We use cookies to allow us and selected partners to improve your experience and our advertising. By continuing to browse you consent to our use of cookies as per our policy which also explains how to change your preferences.

About three-quarters of UK funerals involve a cremation and although the ceremony might be short, you can make it as personal as you wish.

On this page we give you information about:

1. Forms required for a cremation
2. What happens at a cremation?
3. Disposal of the ashes

Forms required for a cremation

The funeral director can usually deal with the paperwork on your behalf. If you are organising it yourself, the crematorium will supply forms to apply for a cremation and to give you instructions about what happens to the ashes after the service. We explain which forms are required in Funeral paperwork.

Make sure you send the forms to the crematorium at least 24 hours before the service so that the cremation can be authorised.

What happens at a cremation?

There is most commonly a funeral service prior to cremation, and this can be held anywhere – at home, in a community centre, a church or in the crematorium prayer room.

On arrival at the crematorium, the mourners usually assemble outside and follow the coffin into the crematorium. Sometimes people prefer to enter the chapel and sit down before the coffin is brought in, or have the coffin brought in before the mourners arrive.

When the words of committal are spoken, the coffin passes out of sight, either sinking into a recess, passing through a door or being concealed by a curtain. It then goes to the committal room to await cremation.

Each coffin is loaded individually into a cremator after the name on the coffin plate has been checked by the crematorium staff. Once the committal has been made, it is illegal to remove the coffin or anything from it, other than the flowers.

When the cremation process is complete, after two or three hours, the ashes are removed. Any metals, such as hip implants, are separated out. The human remains are then ground to evenly textured ashes, which are put into a labelled container.

Staff ensure there is correct identification of the remains throughout the cremation process, because people are often anxious to know they have the right ashes.

How long will the service last?

Crematoria work to a strict appointments system, so services must be fairly short, unless a special booking is made for a longer period, which will cost extra.

Most crematoria allow 30 minutes between ceremonies, some allow 45 minutes, and a few only 20 minutes. If you want more time, some people choose to have the committal first and then hold a longer, more celebratory event afterwards at another venue.

Pacemakers and other implants

You will be asked whether your relative or friend had a pacemaker or any other medical implants. Some of these items have to be deactivated or removed before cremation as they can cause damage. This can be done by the hospital or the funeral director, and there may be a charge.

Music at the crematorium

Music is often part of the service, from having something playing as people come in, to during the eulogy and to mark the departure of the coffin. An organ is usually available – you will need to pay for an organist - or music can be played over a sound system or performed live, allowing a more personal choice.

If you bring CDs or a music player, make sure they are clearly labelled and specify which tracks are to be played and when.

Disposal of the ashes

Ashes are normally given to the funeral director. If you are collecting them yourself, they are usually ready on the day following the funeral, although they may be obtained on the same day if the funeral is taking place before midday. A Certificate of Cremation will be provided with the ashes.  

Scattering the ashes at the crematorium

The crematorium grounds are usually known as a garden of remembrance. Such ground is not usually consecrated, and the place where ashes are scattered is not normally marked. Some crematoria scatter the ashes around on the surface of the grass or earth; others bury them under the turf.  

Disposal of the ashes elsewhere

Ashes can be buried in a casket in a graveyard or green burial grounds (see Planning a burial). However, there is no law about what happens to cremated remains and they can be scattered anywhere, provided this is done respectfully and with the consent of the owners of private grounds.

The funeral director can arrange to scatter the ashes for clients in a chosen location, but many people choose to scatter the ashes at a location that was special to the deceased.

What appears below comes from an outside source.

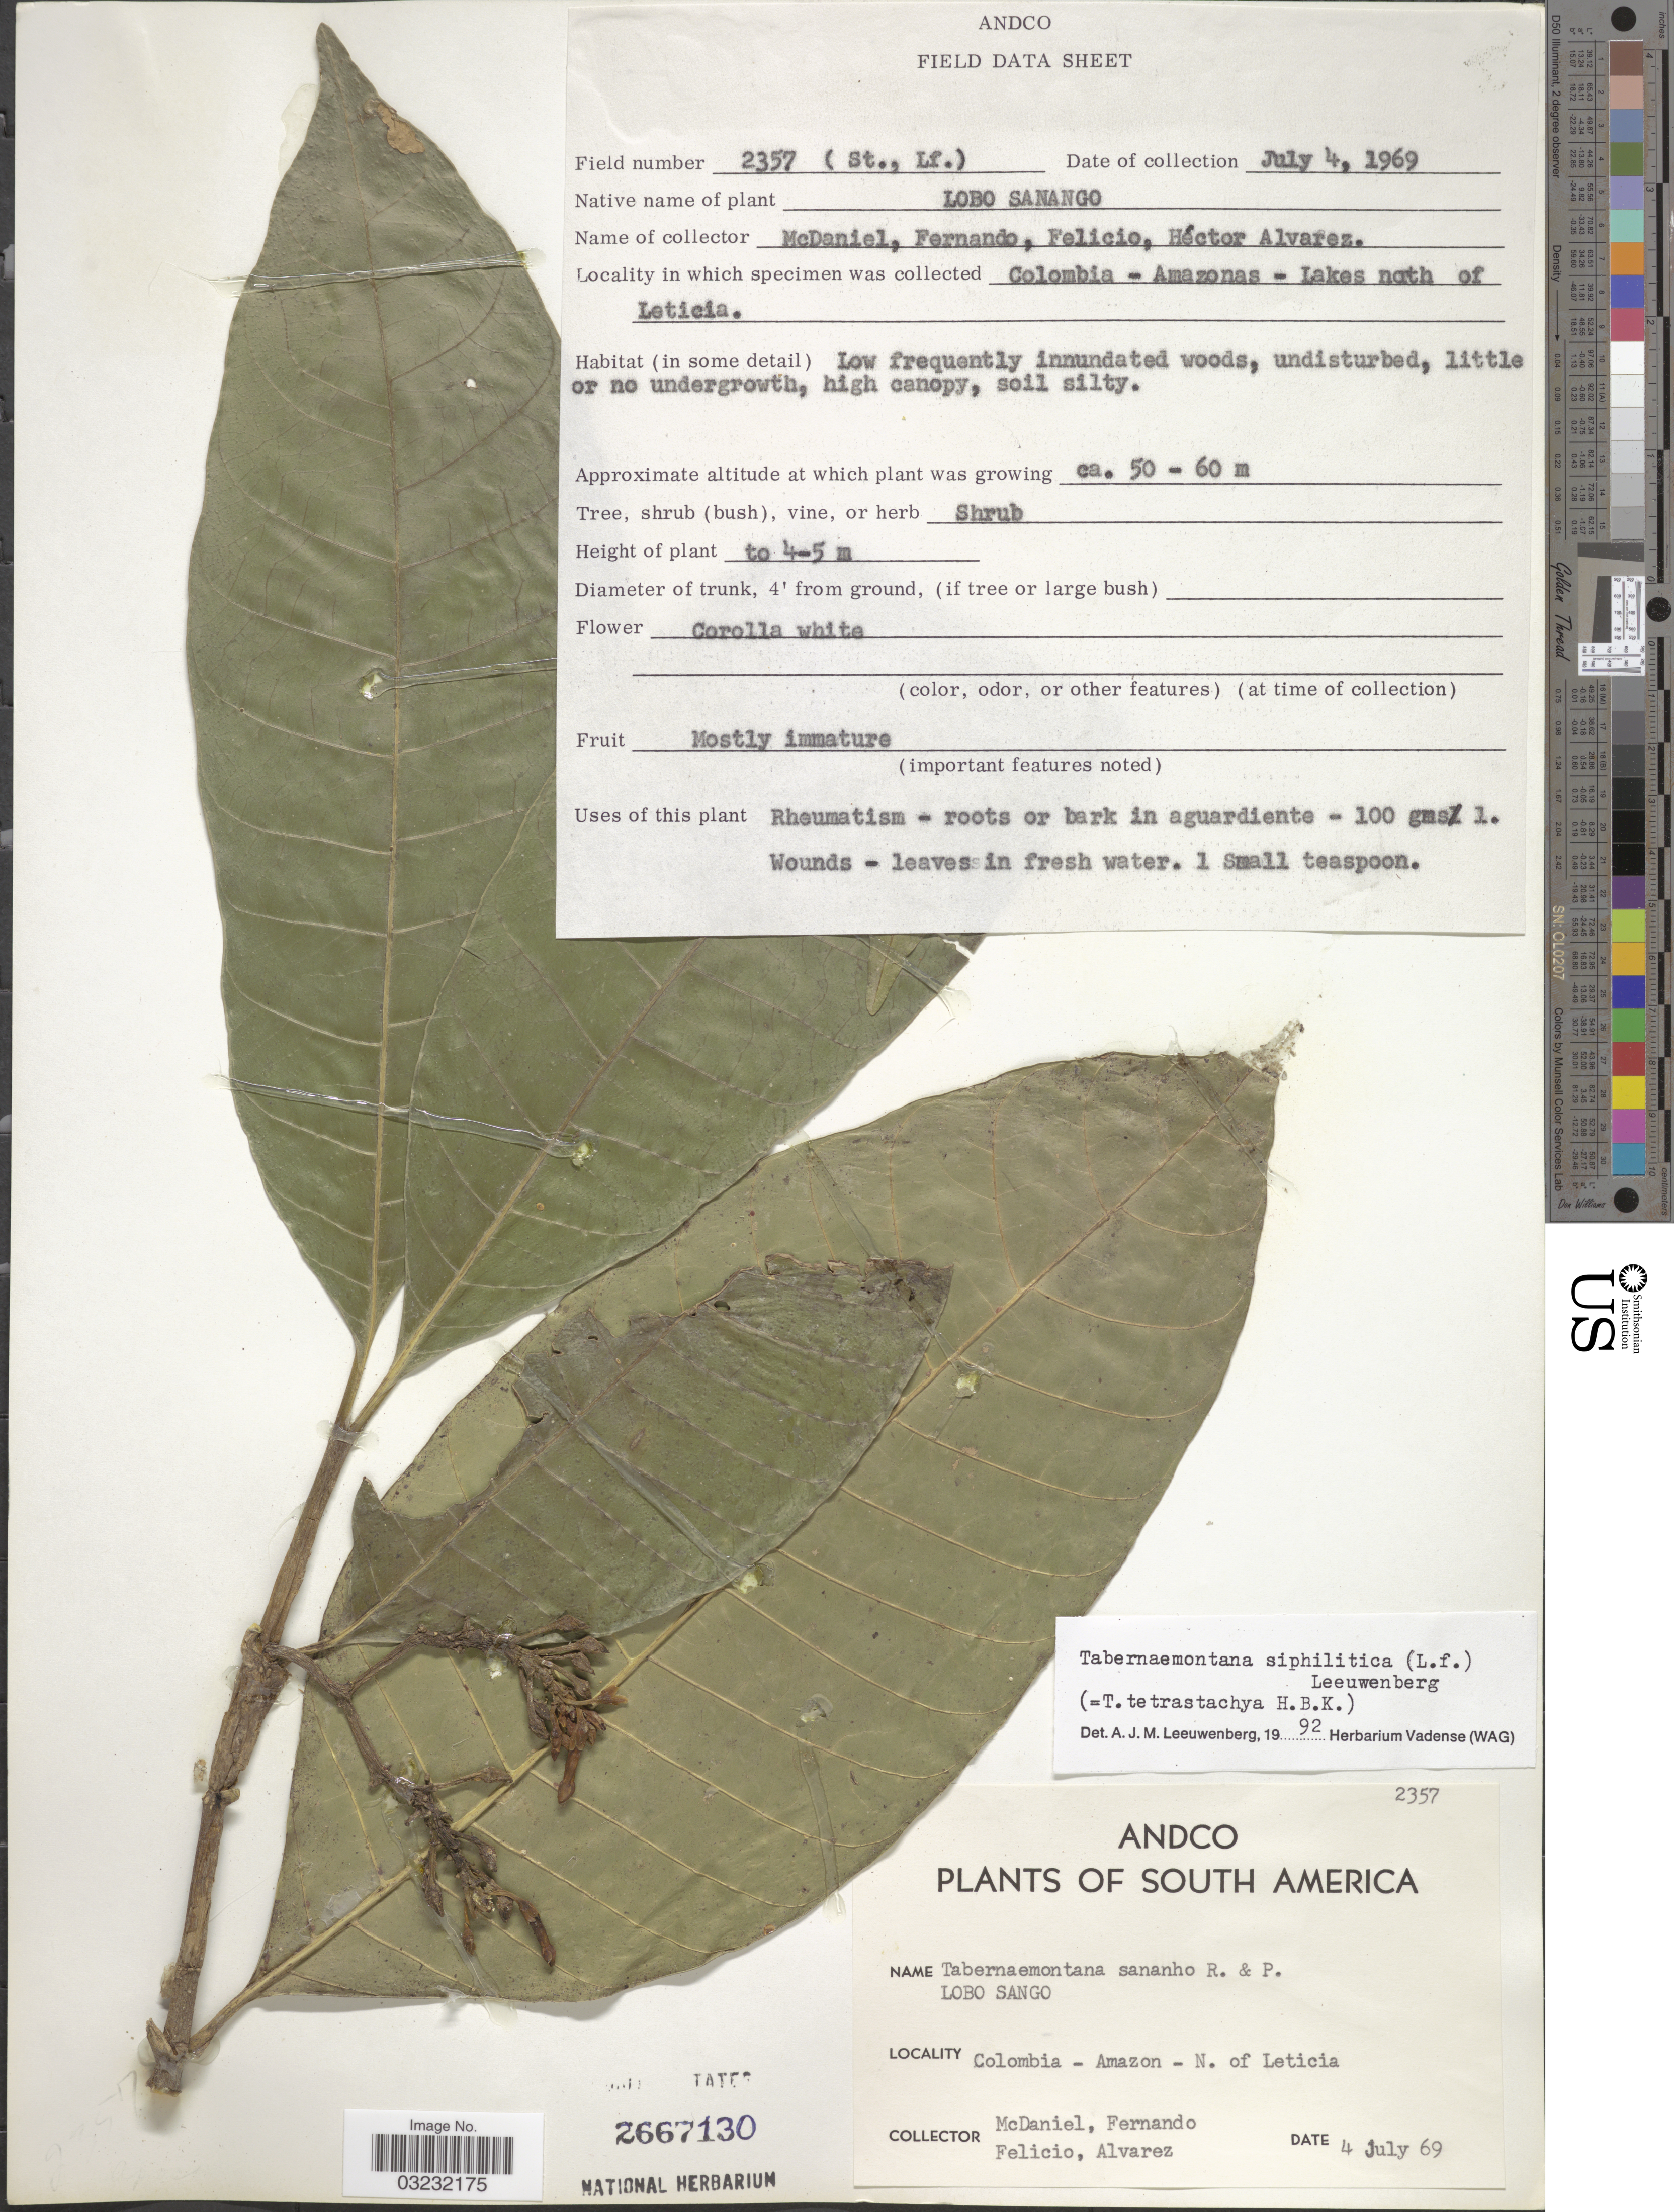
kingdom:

If you dispose of the ashes yourself:

  • Make sure you have the landowner’s permission.
  • Bear in mind that many people are surprised at the volume of ashes when they scatter them.
  • Remember to check the wind direction and that people stand upwind.

Scattering the ashes at sea or in the sky

There are companies who deliver and scatter ashes almost anywhere in (or beyond) the world – including via fireworks or rockets – but be aware that not all courier companies will agree to transport cremated remains.

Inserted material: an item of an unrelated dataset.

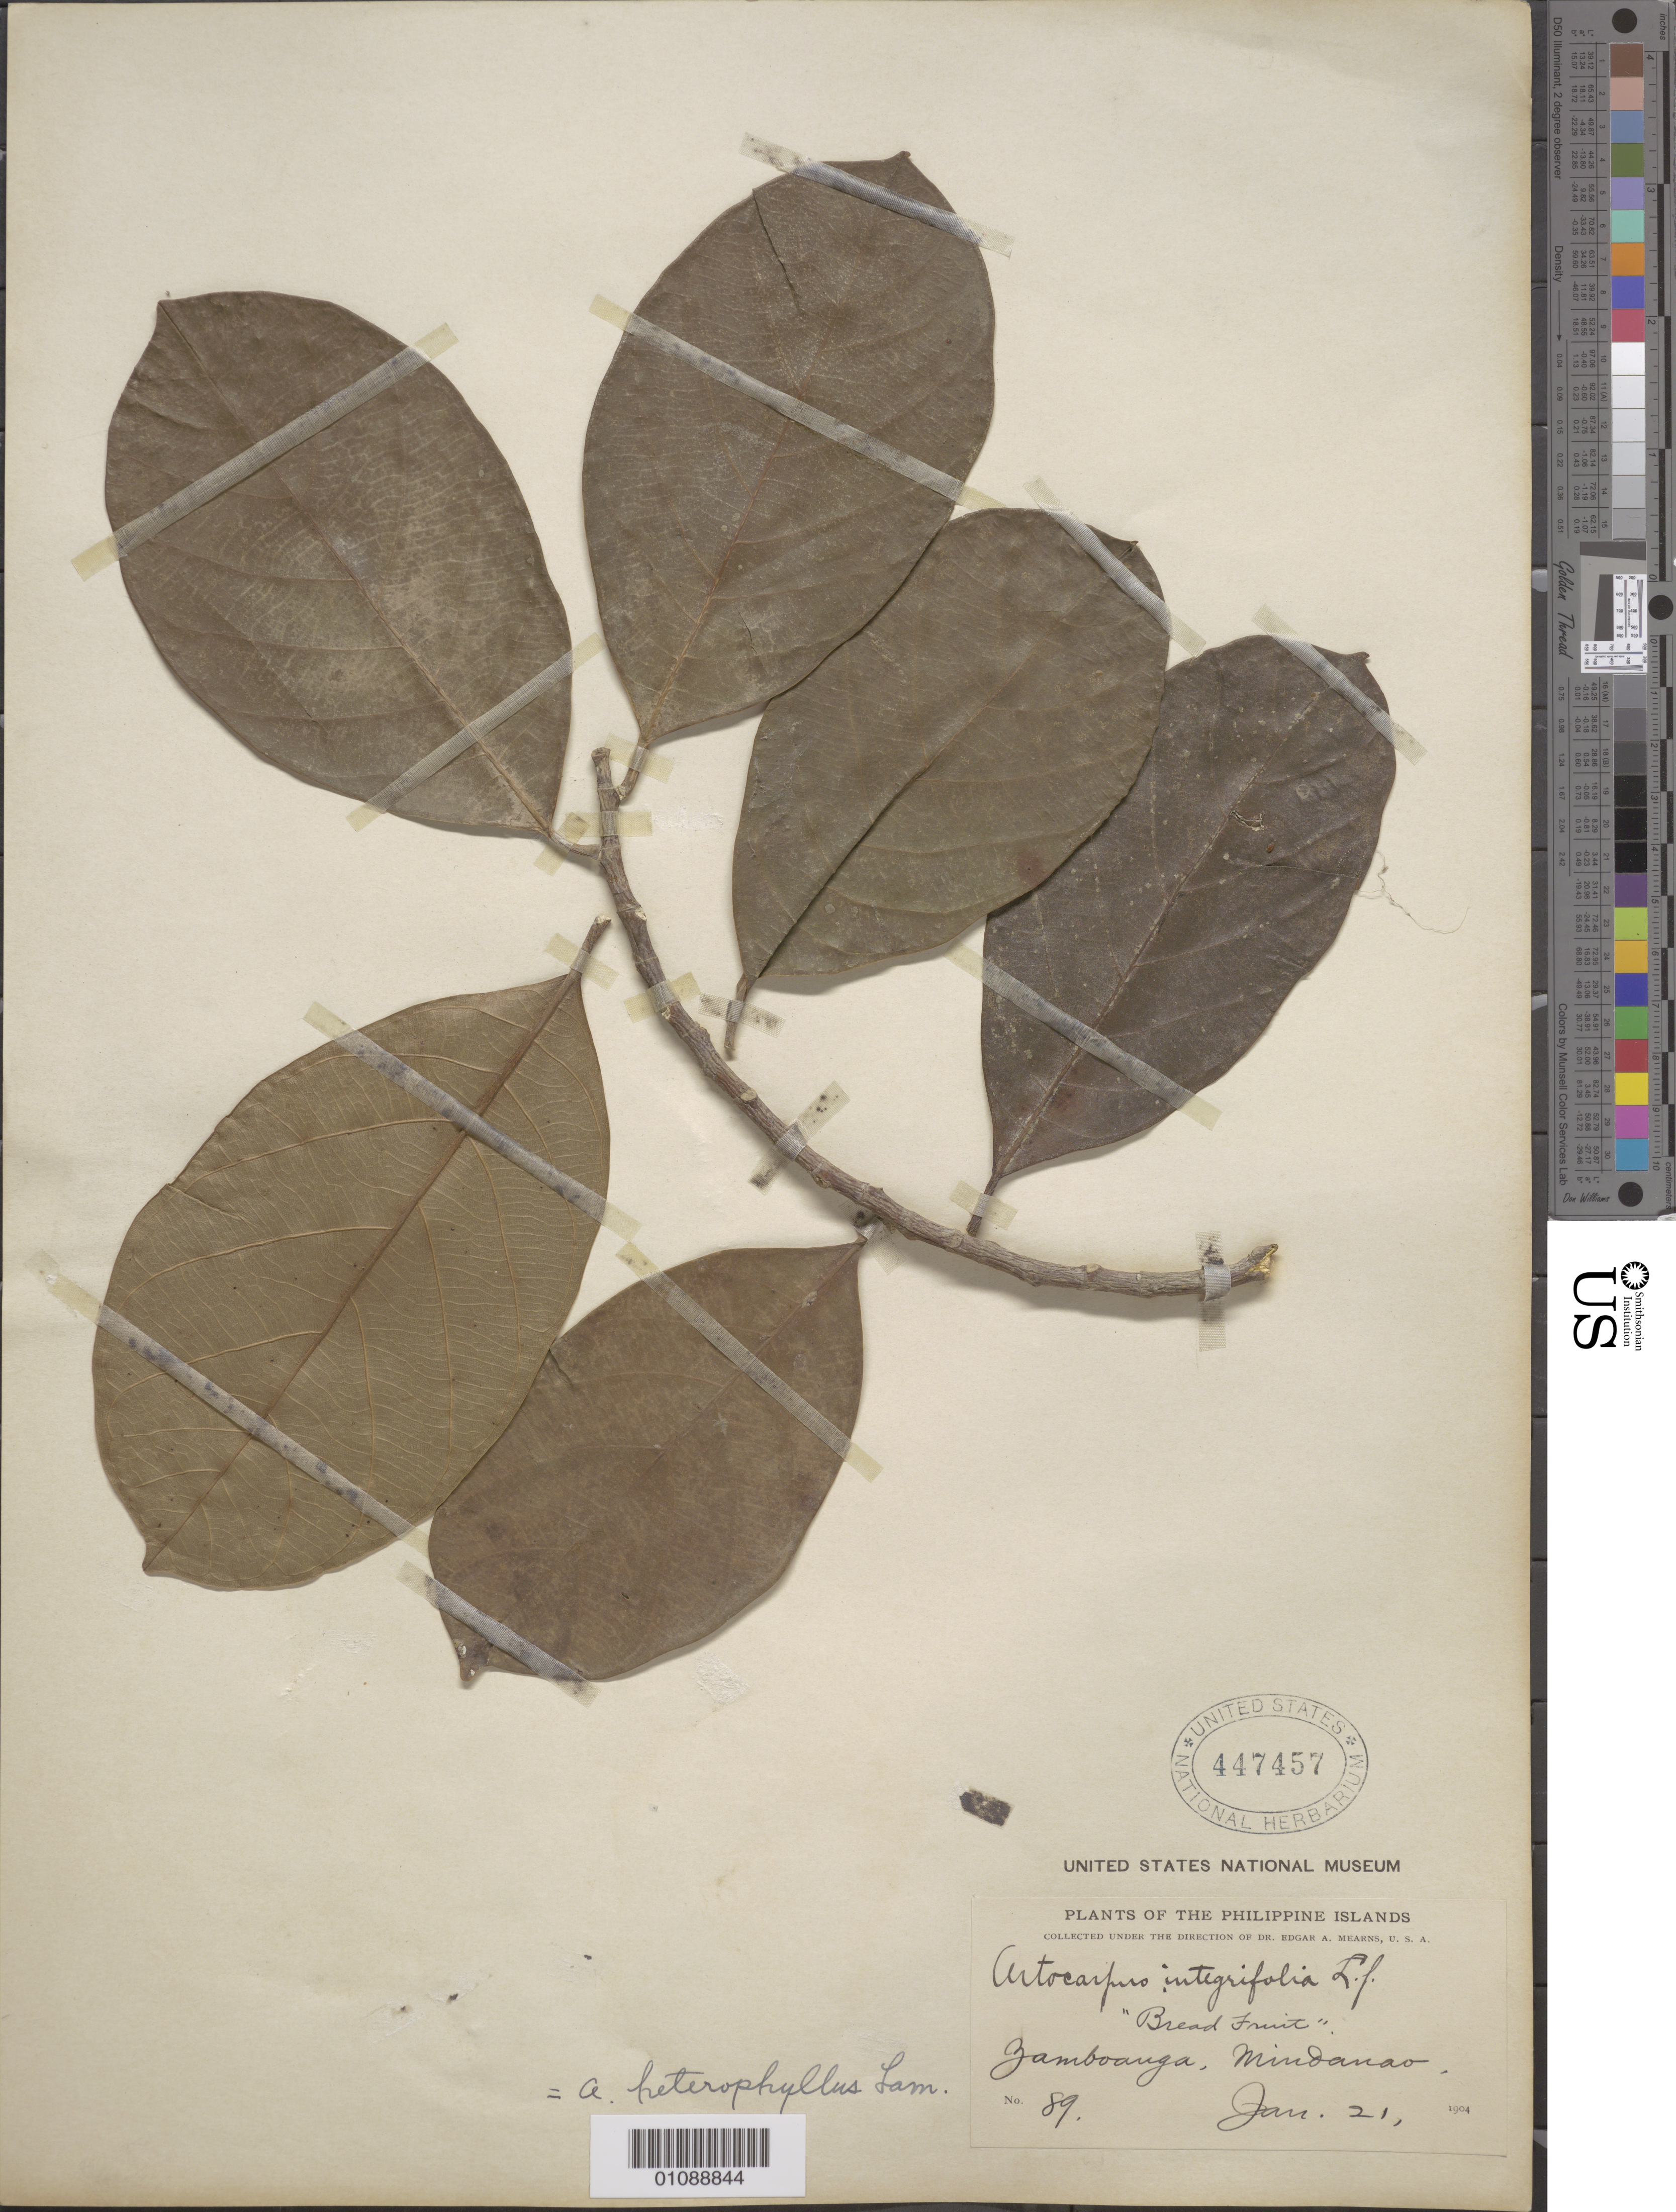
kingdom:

You can ask the Royal National Lifeboat Institution to help scatter ashes at sea. This is at the discretion of the coxswain of the local crew, and a donation to the RNLI would be expected.

What if we don’t collect the ashes?

Some crematoria will keep ashes for up to one month before making a charge to store them. Before this happens the crematorium must give 14 days’ notice by writing to the person on the documentation at the time of cremation. If there has been no prior instruction, the ashes are strewn in the garden of remembrance.